Nous avions quitté hier soir les 32 figaristes alors qu’ils arrivaient sur la marque Desormes au nord de Jersey après une interminable partie de rodéo au près. La suite de la nuit fut presque “confortable” : les skippers ont pu ouvrir les voiles et dévorer les milles sur un seul bord jusqu’au phare d’Eddystone avant d’empanner et de repartir, au portant et toujours sur un seul bord, en direction des côtes bretonnes. Avec près de 200 milles nautiques parcourus en moins de 12 heures, des moyennes de vitesse avoisinant les 16 nœuds, la flotte n’a pas traîné sur cette portion du parcours. La fin de l’étape s’annonce d’ores et déjà plus scabreuse…
Tom Laperche (Bretagne CMB Performance), passé en tête sur les dernières marques de parcours, a réussi à placer un petit coup d'accélérateur tout en contenant les assauts de ses poursuivants. Pour autant, la menace gronde : Guillaume Pirouelle (Région Normandie), Loïs Berrehar (Skipper MACIF 2022) et Achille Nebout (Amarris- Primeo Energie) sont collés au tableau arrière du trinitain, l'obligeant à une vigilance maximale. À ce stade de la course et après deux éprouvantes journées, sera sans nul doute l’un des facteurs clés de cette fin d’étape. Ce matin, à bord d’Addictive Sailing, bateau accompagnateur, le directeur de course, Yann Chateau, confirmait que les corps avaient beaucoup souffert et que les marins commençaient à être “cramés”. Sous spi depuis hier soir dans des conditions soutenues de vent et de mer (encore 20 à 25 nœuds de Nord-Est ce matin et 2 mètres de creux), l’enjeu majeur était d’éviter la sortie de route, le départ au lof ou à l’abattée qui, en plus de constituer un risque de casse matérielle, fait perdre au coureur beaucoup d'énergie et de précieuses minutes.

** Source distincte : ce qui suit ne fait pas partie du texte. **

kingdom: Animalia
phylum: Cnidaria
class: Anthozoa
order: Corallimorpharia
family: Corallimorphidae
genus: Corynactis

Après ses heures harassantes à régler leurs spis, il va pourtant falloir trouver suffisamment d’énergie pour attaquer la dernière partie de l’étape.
Heureusement pour tous, le vent a commencé à mollir au large d’Ouessant (5 à 10 nœuds de secteur Est). Une bien maigre consolation lorsqu’on sait que c’est justement dans le petit temps qu’on peut créer la différence en restant attentif au moindre souffle d’air. Sur la descente le long des côtes bretonnes, il peut aussi y avoir des coups à jouer avec un possible regroupement à hauteur du Raz-de-Sein à la faveur d’un courant contraire. Enfin, il faudra tâcher de ne pas se faire piéger ou d’exploiter au mieux les vents instables en force et en direction annoncés pour la nuit, choisir de rester à la côte pour tenter de jouer avec les thermiques ou partir au large pour bénéficier du synoptique.
Qui aura gardé suffisamment de fraîcheur pour rester lucide et tirer le meilleur parti de cette fin de course ? On devrait entrevoir un début de réponse dès demain, mercredi, dernière journée de course avant une arrivée prévue à Royan, jeudi, au petit matin.
Erwan Le Draoulec (Skipper Macif 2020) : "dans le bon paquet, pas loin de la tête de flotte"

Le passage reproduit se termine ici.